One of the further reasons why the new clause and the amendment deserve consideration is that on Second Reading the Home Secretary relied on the Scottish example to justify not allowing the criminal defendant the right of election. He said:
In Scotland, the prosecutor chooses the venue, but the sheriff who tries the summary case is the equivalent of a stipendiary magistrate or a circuit judge in this jurisdiction, not a bench of lay magistrates. Moreover, the maximum sentence available on summary trial in Scotland is three months, not six, and unlike in this country, the summary court has no power to commit a convicted defendant to a higher court for a more severe sentence if it feels that its powers are insufficient.
On Second Reading, the Home Secretary was trying to persuade the House of Commons that the Scottish example was of some value to us in our deliberations on the Bill. For the reasons that have been outlined by the hon. Member for Stafford in his new clause, and those outlined by my hon. Friend the Member for Woking, the Home Secretary's arguments are without merit. I invite the House to pay considerable attention to what the hon. Gentleman and my hon. Friend have just said.

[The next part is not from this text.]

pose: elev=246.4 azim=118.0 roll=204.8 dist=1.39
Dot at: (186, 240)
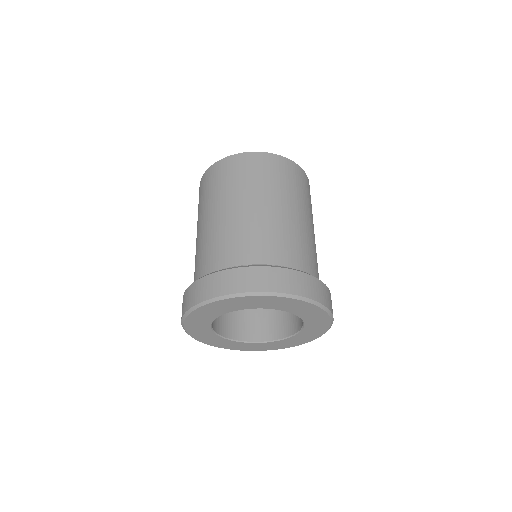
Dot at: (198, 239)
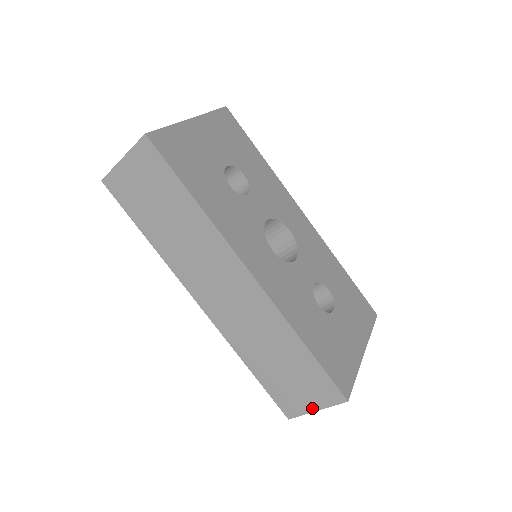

Mr. Simon Hughes (Southwark, North and Bermondsey): I apologise to the hon. Member for Stafford (Mr. Kidney) for
arriving slightly late. I heard the end of his speech and all that of the hon. Member for Woking (Mr. Malins), and I understand the argument.I support in general--because it is logical--the proposition that people should know in advance the potential consequences for them of a certain plea, but I want to make a point that is slightly different from those that have been made so far. If ever there was an argument for not legislating now, it is evidenced by this debate.
We should consider the terms of reference for the Auld committee. A review is in progress: Lord Justice Auld is going around the country collecting evidence. He is also going abroad and looking at other jurisdictions, and considering the Scottish experience. He has asked some profound questions, which relate to issues such as this but which also go wider. He asks, for example, whether there should be only one form of court. Should the magistrates court and the Crown court be merged to avoid the committal process? Should there be two types of judge, a full-time professional judge and a part-time lay judge? Should the work be divided between them, but in the same court?
Should there be different rules about who might be on a jury? Many of us are disqualified from jury service. Is the way in which we form juries correct, or ought we to review the methods of selection in order to include people who may currently be excluded? Some say that juries are currently very unbalanced, because many "professional" people submit the equivalent of sick notes, with the result that juries do not represent the true balance of the community as we would wish them to.
Should there be more stipendiary magistrates, or more lay magistrates? We could have an important debate about that. Which would command more confidence among the electorate, and the public as a whole? Which would cost more?